Report the number of lines in the data where the word "toggle" appears, and add no other text.

*** Input records ***

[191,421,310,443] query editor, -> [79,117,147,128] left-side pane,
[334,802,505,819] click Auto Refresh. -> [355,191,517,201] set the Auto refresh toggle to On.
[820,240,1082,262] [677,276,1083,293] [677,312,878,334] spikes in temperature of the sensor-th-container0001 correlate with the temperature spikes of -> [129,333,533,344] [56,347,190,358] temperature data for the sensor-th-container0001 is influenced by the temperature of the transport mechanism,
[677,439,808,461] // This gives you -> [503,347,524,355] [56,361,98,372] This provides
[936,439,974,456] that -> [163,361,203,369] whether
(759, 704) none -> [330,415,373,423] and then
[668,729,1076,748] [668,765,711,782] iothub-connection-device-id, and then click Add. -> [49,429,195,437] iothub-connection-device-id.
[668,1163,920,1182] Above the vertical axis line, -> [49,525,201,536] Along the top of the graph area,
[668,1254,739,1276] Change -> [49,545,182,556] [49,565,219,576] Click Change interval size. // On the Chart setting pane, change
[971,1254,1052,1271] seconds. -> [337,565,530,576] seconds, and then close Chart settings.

*** End of Input records ***
*** Input records ***

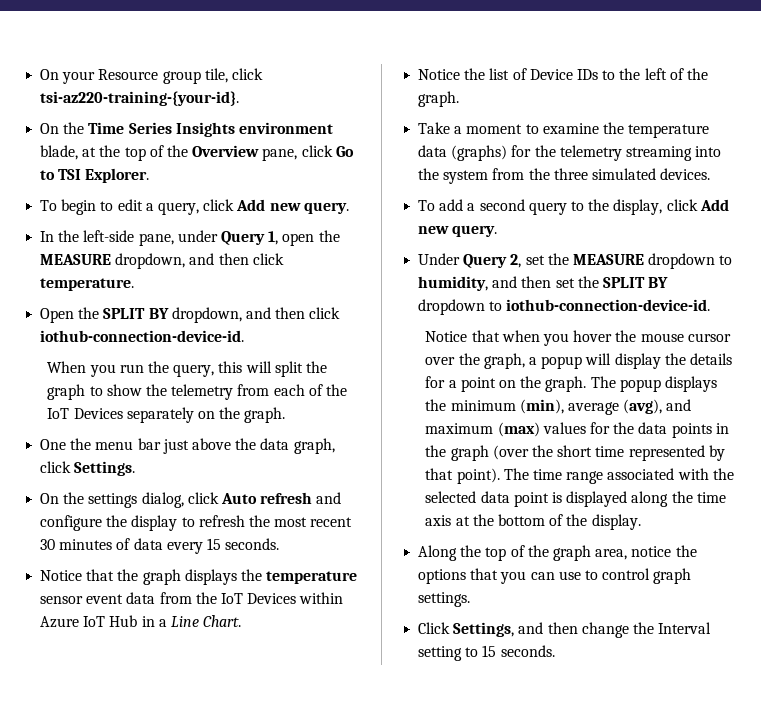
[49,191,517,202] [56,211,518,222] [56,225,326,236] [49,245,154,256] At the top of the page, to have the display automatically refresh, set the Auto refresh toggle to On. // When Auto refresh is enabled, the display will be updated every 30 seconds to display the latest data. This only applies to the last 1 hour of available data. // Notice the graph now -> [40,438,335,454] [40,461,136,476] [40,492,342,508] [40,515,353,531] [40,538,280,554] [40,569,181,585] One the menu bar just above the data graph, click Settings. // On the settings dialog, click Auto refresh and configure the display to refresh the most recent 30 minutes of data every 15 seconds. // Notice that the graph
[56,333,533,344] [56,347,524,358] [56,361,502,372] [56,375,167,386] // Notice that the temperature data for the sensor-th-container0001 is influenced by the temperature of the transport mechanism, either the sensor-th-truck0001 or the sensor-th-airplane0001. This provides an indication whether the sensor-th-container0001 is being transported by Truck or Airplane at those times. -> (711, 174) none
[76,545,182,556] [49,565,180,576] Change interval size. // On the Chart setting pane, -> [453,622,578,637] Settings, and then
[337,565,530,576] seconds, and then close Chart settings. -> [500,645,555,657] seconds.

*** End of Input records ***

__Task response__: 2